Perhaps we can just have blurb be the shortened text and add a new column to store the complete scraped text?

This greatly improves usability when reading thru job postings, can always just hide the column of raw/scraped text - though storing it elsewhere would be a cleaner option.

studentbrad commented 4 years ago

@bunsenmurder @PaulMcInnis I have taken your advice but this may be harder to implement than I thought. I want to preserve the what is now called the description (aka job['description']). However, I do not want this in the .csv. I only want the blurb. This contradicts how we use the .csv. The .csv is loaded as a job dictionary, so any column not included in the .csv is left blank (the description). I am confused on how handle this because we need to parse the .csv to update status'. It can be done using a combination of .csv and pickle parsing, but complicates the project. Thoughts?

markkvdb commented 4 years ago

Maybe something of a relational database. Make an Id for all job posting and store the original text with this id connected to a job.

bunsenmurder commented 4 years ago

The idea that @markkvdb had could work, as we could save every job description per id in a master 'database' file.

Then before running our similarity filter, we match jobs in the master list to our database and replace the blurb with the full description in our dictionary object. Then after the similarity filter runs, we just apply the summarizer on the final product.

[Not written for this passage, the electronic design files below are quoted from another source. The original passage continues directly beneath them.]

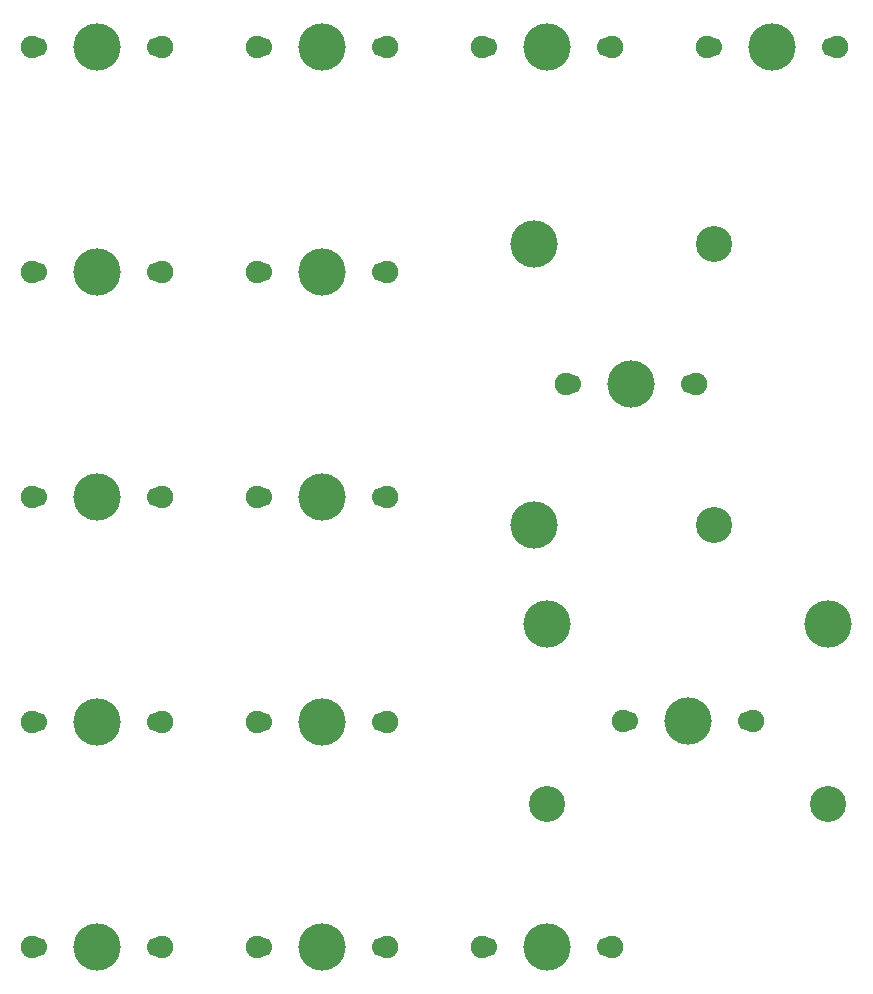
<source format=gts>
G04 #@! TF.GenerationSoftware,KiCad,Pcbnew,(5.1.9)-1*
G04 #@! TF.CreationDate,2021-04-17T22:20:15+09:00*
G04 #@! TF.ProjectId,______,f3e135fa-7f39-42e6-9b69-6361645f7063,rev?*
G04 #@! TF.SameCoordinates,Original*
G04 #@! TF.FileFunction,Soldermask,Top*
G04 #@! TF.FilePolarity,Negative*
%FSLAX46Y46*%
G04 Gerber Fmt 4.6, Leading zero omitted, Abs format (unit mm)*
G04 Created by KiCad (PCBNEW (5.1.9)-1) date 2021-04-17 22:20:15*
%MOMM*%
%LPD*%
G01*
G04 APERTURE LIST*
%ADD10C,1.700000*%
%ADD11C,1.900000*%
%ADD12C,4.000000*%
%ADD13C,3.050000*%
G04 APERTURE END LIST*
D10*
X23470000Y26550000D03*
X33630000Y26550000D03*
D11*
X34050000Y26550000D03*
X23050000Y26550000D03*
D12*
X28550000Y26550000D03*
D10*
X4420000Y26550000D03*
X14580000Y26550000D03*
D11*
X15000000Y26550000D03*
X4000000Y26550000D03*
D12*
X9500000Y26550000D03*
D10*
X4420000Y64650000D03*
X14580000Y64650000D03*
D11*
X15000000Y64650000D03*
X4000000Y64650000D03*
D12*
X9500000Y64650000D03*
D10*
X4420000Y83700000D03*
X14580000Y83700000D03*
D11*
X15000000Y83700000D03*
X4000000Y83700000D03*
D12*
X9500000Y83700000D03*
D10*
X23470000Y83700000D03*
X33630000Y83700000D03*
D11*
X34050000Y83700000D03*
X23050000Y83700000D03*
D12*
X28550000Y83700000D03*
X28550000Y64650000D03*
D11*
X23050000Y64650000D03*
X34050000Y64650000D03*
D10*
X33630000Y64650000D03*
X23470000Y64650000D03*
X23470000Y45600000D03*
X33630000Y45600000D03*
D11*
X34050000Y45600000D03*
X23050000Y45600000D03*
D12*
X28550000Y45600000D03*
D10*
X23470000Y7500000D03*
X33630000Y7500000D03*
D11*
X34050000Y7500000D03*
X23050000Y7500000D03*
D12*
X28550000Y7500000D03*
X9500000Y7500000D03*
D11*
X4000000Y7500000D03*
X15000000Y7500000D03*
D10*
X14580000Y7500000D03*
X4420000Y7500000D03*
D12*
X47600000Y83700000D03*
D11*
X42100000Y83700000D03*
X53100000Y83700000D03*
D10*
X52680000Y83700000D03*
X42520000Y83700000D03*
D12*
X66650000Y83700000D03*
D11*
X61150000Y83700000D03*
X72150000Y83700000D03*
D10*
X71730000Y83700000D03*
X61570000Y83700000D03*
X42520000Y7500000D03*
X52680000Y7500000D03*
D11*
X53100000Y7500000D03*
X42100000Y7500000D03*
D12*
X47600000Y7500000D03*
D11*
X49243750Y55125000D03*
D12*
X54743750Y55125000D03*
D11*
X60243750Y55125000D03*
D10*
X59823750Y55125000D03*
X49663750Y55125000D03*
D12*
X46503750Y43225000D03*
D13*
X61743750Y43225000D03*
X61743750Y67025000D03*
D12*
X46503750Y67025000D03*
D11*
X54031250Y26575000D03*
D12*
X59531250Y26575000D03*
D11*
X65031250Y26575000D03*
D10*
X64611250Y26575000D03*
X54451250Y26575000D03*
D12*
X47631250Y34815000D03*
D13*
X47631250Y19575000D03*
X71431250Y19575000D03*
D12*
X71431250Y34815000D03*
X9500000Y45600000D03*
D11*
X4000000Y45600000D03*
X15000000Y45600000D03*
D10*
X14580000Y45600000D03*
X4420000Y45600000D03*
M02*

</source>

studentbrad commented 4 years ago

I can maintain backward compatibility. The description will be stored elsewhere but the blurb will become a summarised version of the description in masterlist.csv. Sometimes the description cannot be summarised. In this case, the description becomes the blurb aka. job['blurb'] = job['description']. So, maintaining backward compatibility works with opposite logic. If we read the masterlist.csv and find no description stored elsewhere for that job ID; then the blurb becomes the description aka. job['description'] = job['blurb'].

studentbrad commented 4 years ago

I will close this PR for now until I have found a solution. Anyone is free to make suggestions in the meantime.